Так как Нусрати сарайю было сказано: “Когда мы проникнем в высокий арк, то зажжем огонь; чтобы нам удостовериться в [правильности избранного пути] на крыше помещения [Абулфайз] султана пусть будет зажжена свеча, она нам и будет служить указанием”, то сообразно с этим и поступили. Эти жестокосердые по свету свечи вошли в /226а/ помещение принца и возложили на благословенную голову сего счастливца царский венец, опоясали его золотым поясом, осыпанным драгоценными камнями и, выведя его из тесной комнаты, напали на подлого Балту-и сарайя, который был опьянен вином тщеславия и гордости. Отрубив голову этому презренному, тело его с высоты арка сбросили вниз.
Четверостишие:
Когда во время принятия его души Азраил взял [его] пьяным,
Он унес его в злополучное место, чтобы выбить из него опьянение.
Вышли к нему навстречу адские виночерпии,
Чтобы устранить от него радость и веселье.
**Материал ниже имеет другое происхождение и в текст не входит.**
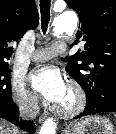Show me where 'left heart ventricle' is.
I'll list each match as a JSON object with an SVG mask.
<instances>
[{"label":"left heart ventricle","mask_w":116,"mask_h":134,"mask_svg":"<svg viewBox=\"0 0 116 134\" xmlns=\"http://www.w3.org/2000/svg\"><path fill=\"white\" fill-rule=\"evenodd\" d=\"M71 103V96L69 94V92L67 91L63 101L60 103V105H65L68 106Z\"/></svg>","instance_id":"1"}]
</instances>
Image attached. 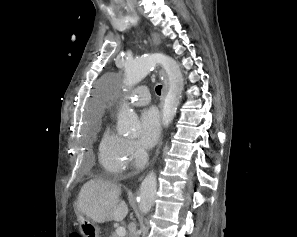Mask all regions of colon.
<instances>
[{
    "mask_svg": "<svg viewBox=\"0 0 297 237\" xmlns=\"http://www.w3.org/2000/svg\"><path fill=\"white\" fill-rule=\"evenodd\" d=\"M70 237H80V235L77 234V233H74V234H72Z\"/></svg>",
    "mask_w": 297,
    "mask_h": 237,
    "instance_id": "5ec220e1",
    "label": "colon"
}]
</instances>
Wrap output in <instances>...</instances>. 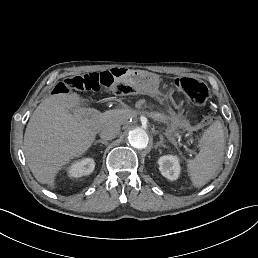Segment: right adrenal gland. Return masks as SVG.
<instances>
[{"label": "right adrenal gland", "mask_w": 258, "mask_h": 258, "mask_svg": "<svg viewBox=\"0 0 258 258\" xmlns=\"http://www.w3.org/2000/svg\"><path fill=\"white\" fill-rule=\"evenodd\" d=\"M95 142H100L102 144H108V141L103 140V139H97V140H95Z\"/></svg>", "instance_id": "right-adrenal-gland-1"}]
</instances>
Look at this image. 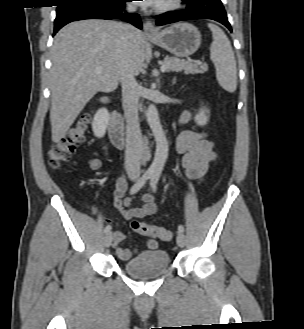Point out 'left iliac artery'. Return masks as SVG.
Wrapping results in <instances>:
<instances>
[{
    "instance_id": "44dca946",
    "label": "left iliac artery",
    "mask_w": 304,
    "mask_h": 329,
    "mask_svg": "<svg viewBox=\"0 0 304 329\" xmlns=\"http://www.w3.org/2000/svg\"><path fill=\"white\" fill-rule=\"evenodd\" d=\"M159 178H160L159 172H155L151 177L150 185H151V188L153 189V191L157 190V184H158ZM178 230L180 232H184V227L182 225H179Z\"/></svg>"
}]
</instances>
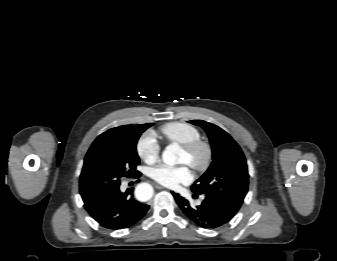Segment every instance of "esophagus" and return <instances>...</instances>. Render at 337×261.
Wrapping results in <instances>:
<instances>
[{"label":"esophagus","mask_w":337,"mask_h":261,"mask_svg":"<svg viewBox=\"0 0 337 261\" xmlns=\"http://www.w3.org/2000/svg\"><path fill=\"white\" fill-rule=\"evenodd\" d=\"M154 186H155L156 189H159V190L164 189V187L159 185V184H154Z\"/></svg>","instance_id":"obj_1"}]
</instances>
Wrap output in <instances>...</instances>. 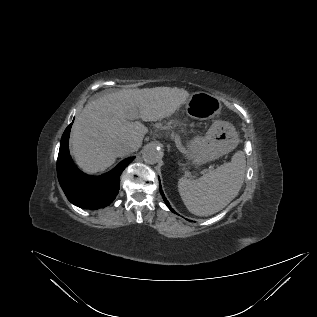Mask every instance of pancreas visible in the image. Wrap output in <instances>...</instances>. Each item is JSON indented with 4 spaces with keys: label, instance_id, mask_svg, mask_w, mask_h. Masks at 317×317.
Returning <instances> with one entry per match:
<instances>
[{
    "label": "pancreas",
    "instance_id": "obj_1",
    "mask_svg": "<svg viewBox=\"0 0 317 317\" xmlns=\"http://www.w3.org/2000/svg\"><path fill=\"white\" fill-rule=\"evenodd\" d=\"M175 140L177 143H180V138L178 136H176Z\"/></svg>",
    "mask_w": 317,
    "mask_h": 317
}]
</instances>
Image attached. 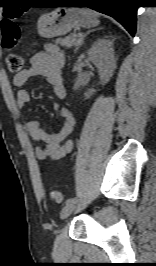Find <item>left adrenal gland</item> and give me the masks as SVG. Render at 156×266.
<instances>
[{
	"label": "left adrenal gland",
	"instance_id": "left-adrenal-gland-1",
	"mask_svg": "<svg viewBox=\"0 0 156 266\" xmlns=\"http://www.w3.org/2000/svg\"><path fill=\"white\" fill-rule=\"evenodd\" d=\"M93 31H96V30H90L88 31L87 33H85L83 36L80 37V39L77 41V44H76V49L75 51H77L79 49V47L83 44V41L85 39V37L90 34L91 32Z\"/></svg>",
	"mask_w": 156,
	"mask_h": 266
}]
</instances>
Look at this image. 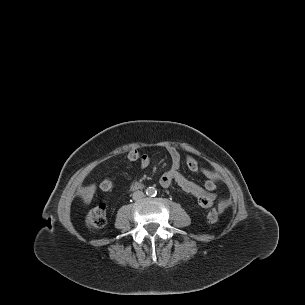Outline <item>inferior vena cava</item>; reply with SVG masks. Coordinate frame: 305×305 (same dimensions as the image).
Wrapping results in <instances>:
<instances>
[{"instance_id": "602c4592", "label": "inferior vena cava", "mask_w": 305, "mask_h": 305, "mask_svg": "<svg viewBox=\"0 0 305 305\" xmlns=\"http://www.w3.org/2000/svg\"><path fill=\"white\" fill-rule=\"evenodd\" d=\"M144 197V193L142 192V191H135L134 193H133V196H132V198L134 199V200H139V199H141V198H143Z\"/></svg>"}]
</instances>
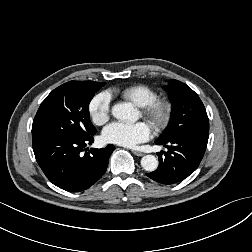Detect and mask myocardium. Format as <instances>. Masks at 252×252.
<instances>
[{
  "label": "myocardium",
  "instance_id": "1",
  "mask_svg": "<svg viewBox=\"0 0 252 252\" xmlns=\"http://www.w3.org/2000/svg\"><path fill=\"white\" fill-rule=\"evenodd\" d=\"M171 112V103L168 100L160 98H156L148 105L142 107V115L157 130L164 129L168 125Z\"/></svg>",
  "mask_w": 252,
  "mask_h": 252
}]
</instances>
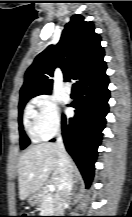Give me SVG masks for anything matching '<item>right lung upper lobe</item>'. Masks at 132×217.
Segmentation results:
<instances>
[{"instance_id":"right-lung-upper-lobe-1","label":"right lung upper lobe","mask_w":132,"mask_h":217,"mask_svg":"<svg viewBox=\"0 0 132 217\" xmlns=\"http://www.w3.org/2000/svg\"><path fill=\"white\" fill-rule=\"evenodd\" d=\"M92 22L81 15L71 17L56 46L50 45L36 56L25 73L20 99L51 94L53 72L60 67L65 81L74 79L78 87L107 77L101 38Z\"/></svg>"}]
</instances>
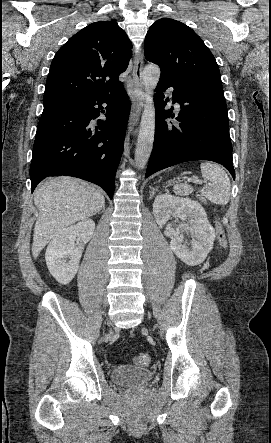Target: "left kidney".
Segmentation results:
<instances>
[{"mask_svg":"<svg viewBox=\"0 0 271 443\" xmlns=\"http://www.w3.org/2000/svg\"><path fill=\"white\" fill-rule=\"evenodd\" d=\"M153 214L158 225H164L171 216H177L186 222L189 229L191 247L184 241V235L171 237L170 245L177 257L186 265H199L206 259L213 247L215 229L208 222L207 214L199 202L189 198H173V196H157L153 204Z\"/></svg>","mask_w":271,"mask_h":443,"instance_id":"obj_1","label":"left kidney"}]
</instances>
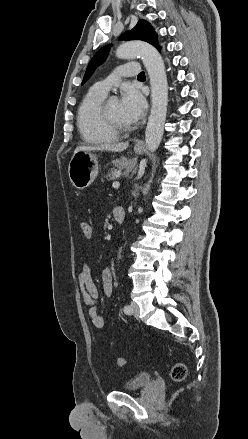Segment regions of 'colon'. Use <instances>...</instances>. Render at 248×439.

Войдя в тюфячное помещение[352], заговорщики тем же порядком послали во след Балтую мехтара Шафи'. После этого взяли [Абулфайз] султана к воротам арка. Русские же [охранявшие ворота] в то время, когда эти сверепые, как Марс, люди показали народу, как ичкимеры[353], свою суровость, — подобно черепахам, втянули свои головы в место сна[354] и лежали не дыша. Заговорщики, захватив ворота, взошли на *балкон /226б/ оркестра[355] ударами рукояток ножей и плетками подняли музыкантов и заставили их бить в большой царский барабан, с провозглашением имени Абулфайз султана.
Стихи:
Рокот барабана миродержавия, ибо государь, — перед воротами,
Утром или вечером слышится по-разному.
Звуки большого барабана в этот полночный час охватили весь город; горожане повскакали со своих постелей, недоумевая, в чем дело. Те же сорок злодеев, каждый со свечой, осветили весь арк. Начальники этого мятежного народа, то есть эмиры и взбунтовавшееся войско, которые только и ждали этого момента, войдя поодиночке в арк, посадили на золотой трон Абулфайз-султана и устроили торжественный прием. Поздравив принца с восшествием на престол, каждый с выражением рабской покорности подвел к нему коня и, [затем] поднявши могущество Абулфайз султана из океана земли, вознесли его до апогея небес[356]. Прочие же важные дела отложили до прибытия Ма'сума /227а/ аталыка, который, собственно, и являлся началом этого бунта. Так как аталык медлил своим появлением, то Султан токсаба и Надир-токсаба с несколькими другими лицами отправились к аталыку и сообщили ему о всем происшедшем. Аталык, ощутив в своем сердце радость [по поводу происшедшего], на словах тем не менее отнесся отрицательно к совершившемуся. Бунтовщики стали уговаривать его [изменить свою позицию] и, [наконец], прибегли к более настойчивым убеждениям. Аталык, сам бывший источником этого мятежа, под влиянием совершившегося факта погрузился в глубокое раздумье. Ему пришла мысль, что необходимо последовать смыслу коранского стиха: *возвращайте отданные вам на хранение вещи их владельцу[357], насилие же и неблагодарность в отношении своего господина и благодетеля являются запрещенными действиями, как справедливо сказали по-арабски: “насилие слуг более тягостный поступок, чем стать неверным”.
Двустишие:
Как бы собака не вдела в ухо кольцо преданности [хозяину],
Она никогда не забывает и одного [своего] куска.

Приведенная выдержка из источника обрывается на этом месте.